> [Working data]
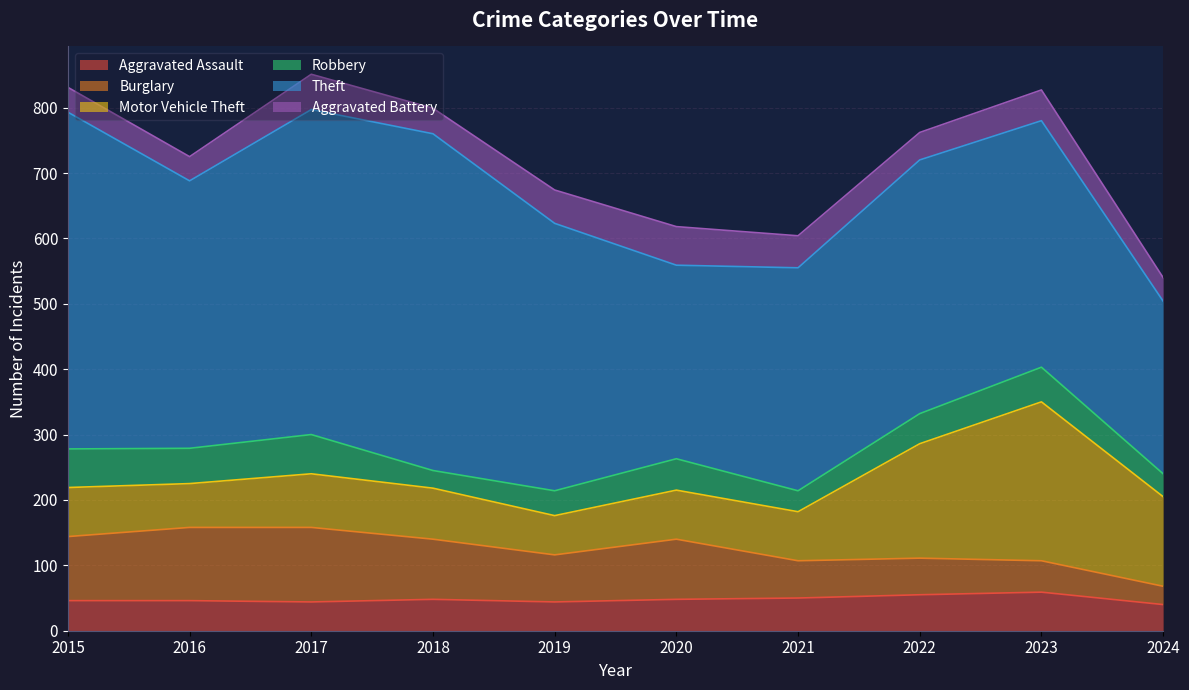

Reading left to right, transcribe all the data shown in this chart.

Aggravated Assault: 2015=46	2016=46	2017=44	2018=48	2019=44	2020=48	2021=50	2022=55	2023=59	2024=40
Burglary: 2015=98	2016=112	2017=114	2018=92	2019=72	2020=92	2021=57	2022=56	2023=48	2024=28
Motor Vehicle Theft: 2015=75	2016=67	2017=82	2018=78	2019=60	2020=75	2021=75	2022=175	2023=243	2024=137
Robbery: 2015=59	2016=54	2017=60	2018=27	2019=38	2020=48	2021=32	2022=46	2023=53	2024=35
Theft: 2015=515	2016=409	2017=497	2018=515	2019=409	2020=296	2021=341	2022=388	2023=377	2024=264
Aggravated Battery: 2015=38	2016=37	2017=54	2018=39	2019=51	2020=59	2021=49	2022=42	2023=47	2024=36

...

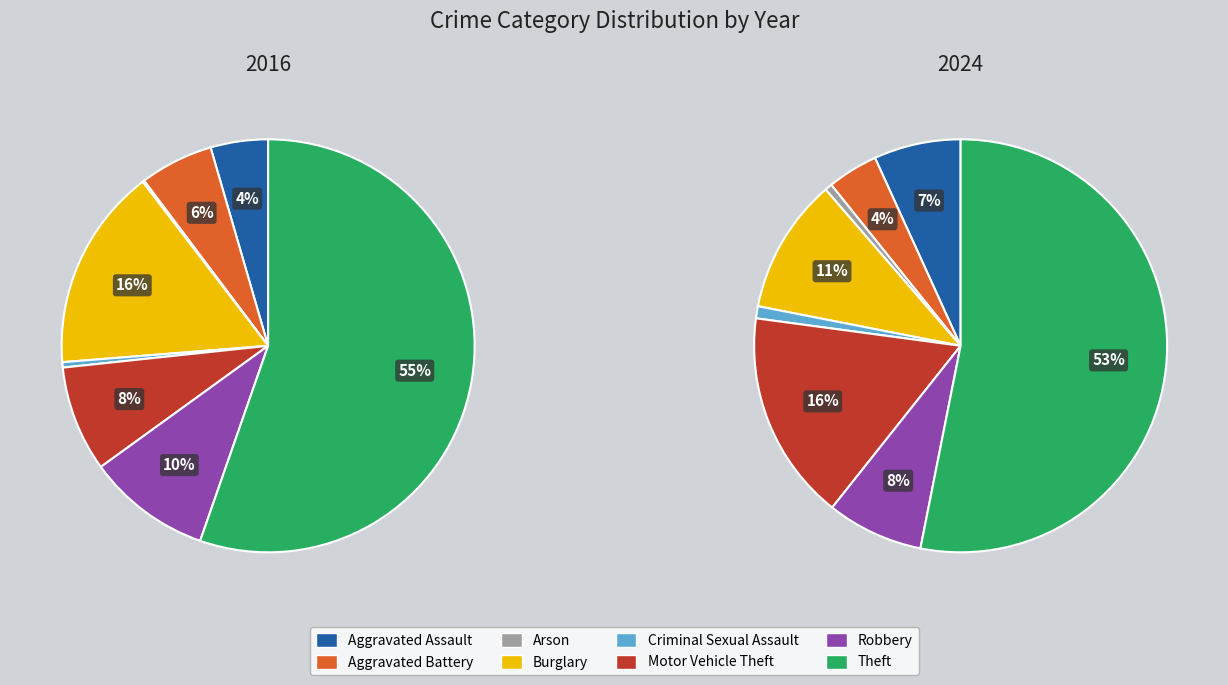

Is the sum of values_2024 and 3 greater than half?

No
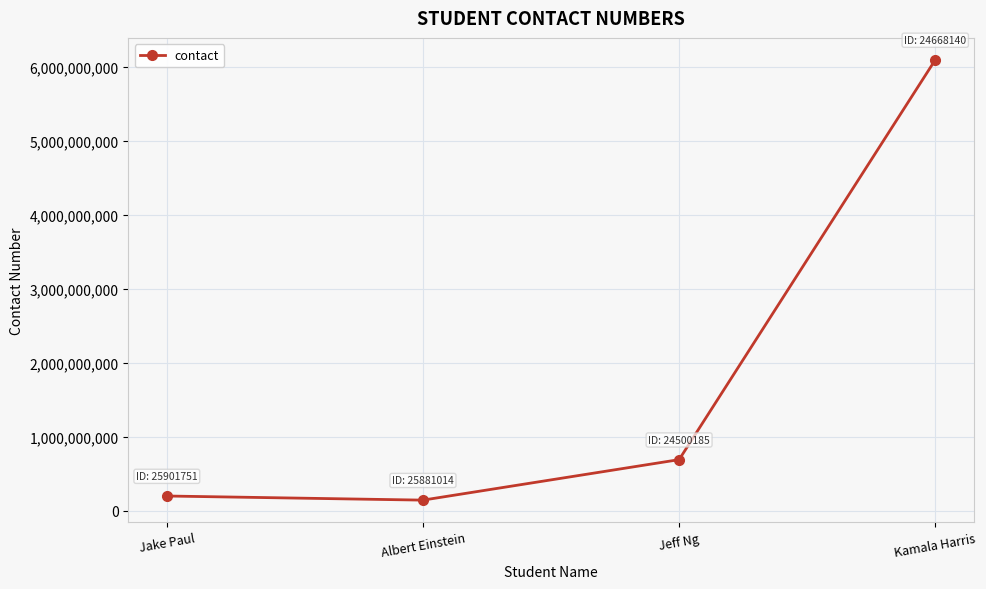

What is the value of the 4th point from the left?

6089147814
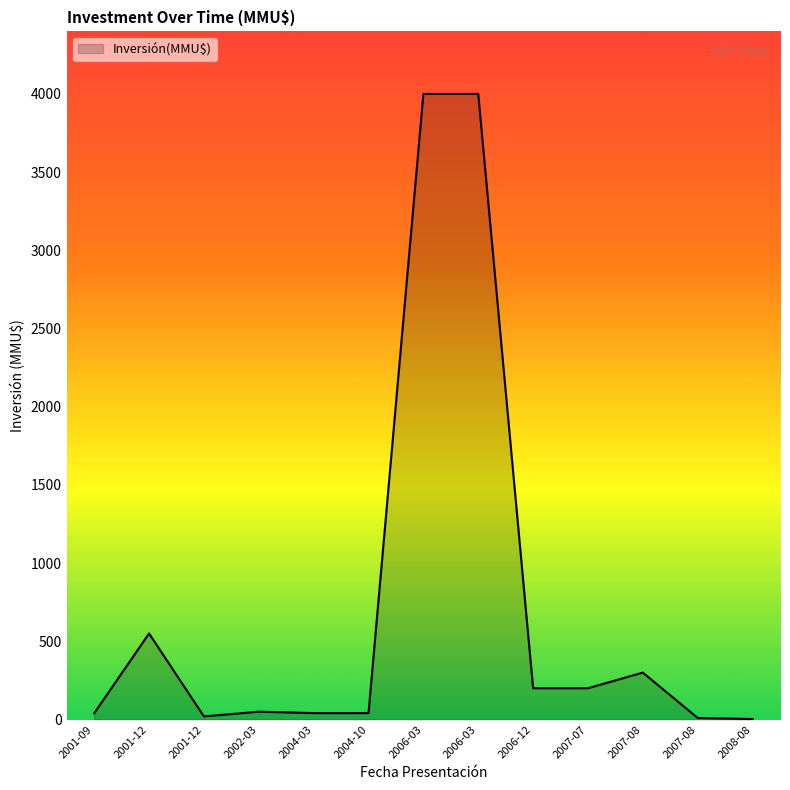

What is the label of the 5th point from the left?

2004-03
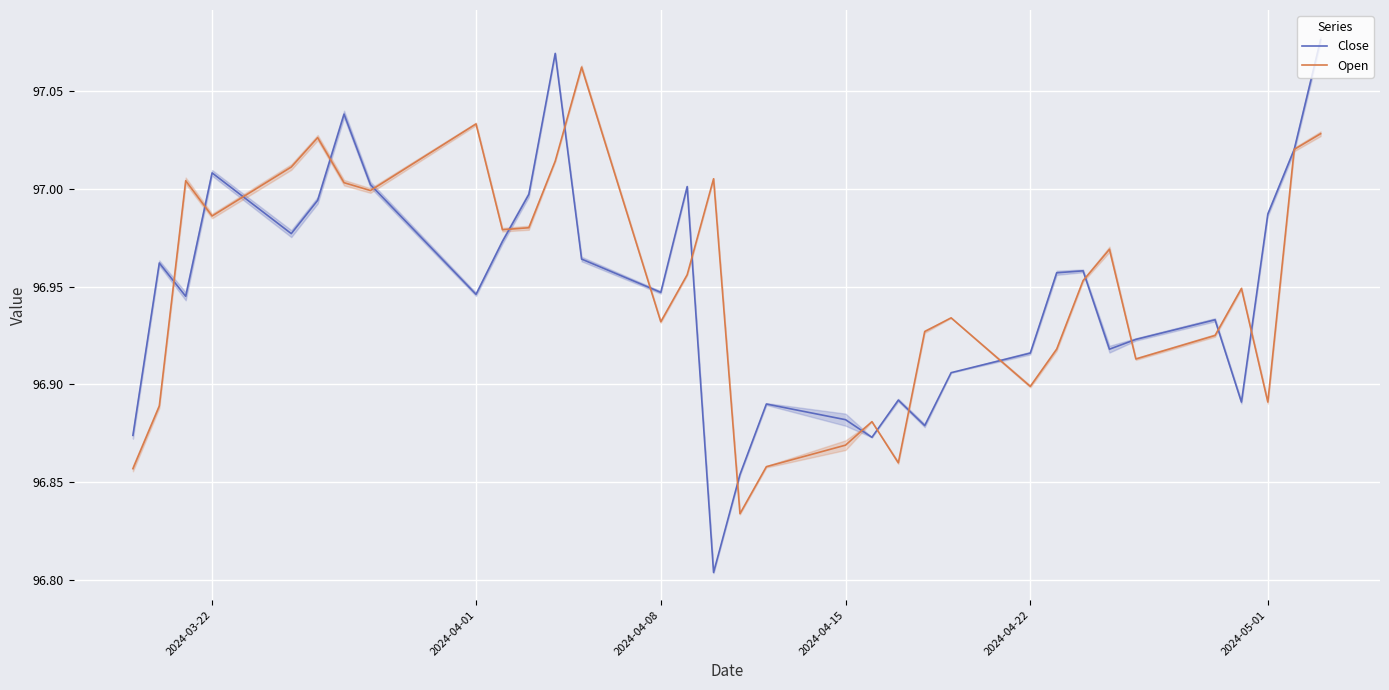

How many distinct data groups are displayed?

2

> [Task item]
Count the lines in the rows above that contain the string "What". Reply with the number only.

> [Exercise answer]
2